Semua kisah masalalu akan muncul menghantui Adelia bagaikan mimpi buruk. Akankah Adelia bisa mengingat kembali masalalunya?

Karya ini diterbitkan atas izin NovelToon novita puspitasari, isi konten hanyalah pandangan pribadi pembuatnya, tidak mewakili NovelToon sendiri

Bab 07

Kini tinggal tersisa Tuan Wijaya yang berada di dalam kamar tersebut hanya ada keheningan, semua masih larut akan fikiran masing-masing. Tuan Wijaya yang masih memikirkan putri nya yang akan segera menikah dengan orang yang tepat. Sementara Adelia masih bingung dengan hatinya, ada perasaan yang mengganjal di hatinya. Entah apa itu Adelia sendiri juga bingung.

****

"Ma, apa kau yakin dengan keputusan menikahkan mereka secara cepat?" tanya Tuan Agung cepat.

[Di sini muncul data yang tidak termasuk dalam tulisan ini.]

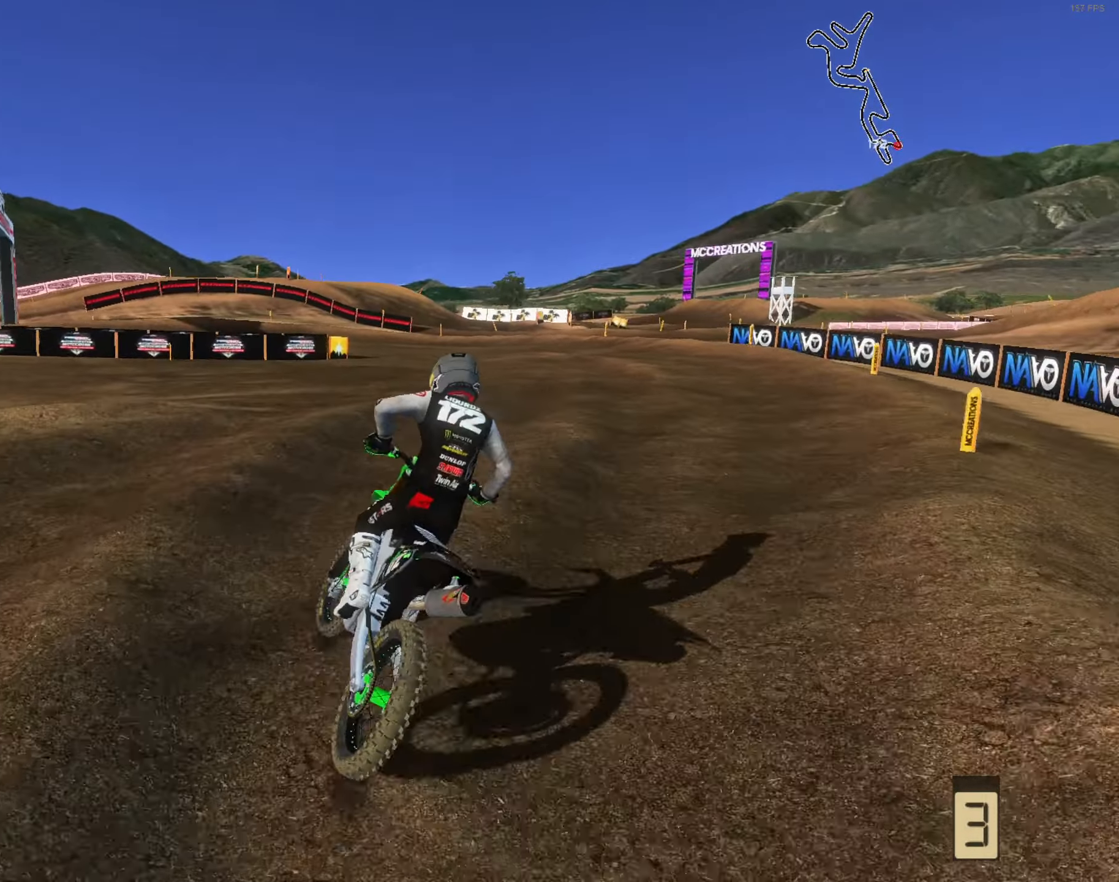
{"buttons": [], "left_stick": "up-left", "right_stick": "up", "events": [[150, "left_stick", "up-right"], [450, "left_stick", "up-left"]]}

"Aku sangat yakin pa, sudahlah tenang saja serahkan semuanya padaku pasti Adrian tidak akan menolaknya." ucap Nyonya wina dengan berbalik badan segera menghubungi Adrian Secepatnya.

"Adrian... tolong temui mama di rumah sakit," tanpa banyak berbicara dan tanpa menunggu jawaban dari putranya, Nyonya Wina segera memutuskan panggilan. Ia tersenyum saat membayangkan wajah kebingungan seorang Adria.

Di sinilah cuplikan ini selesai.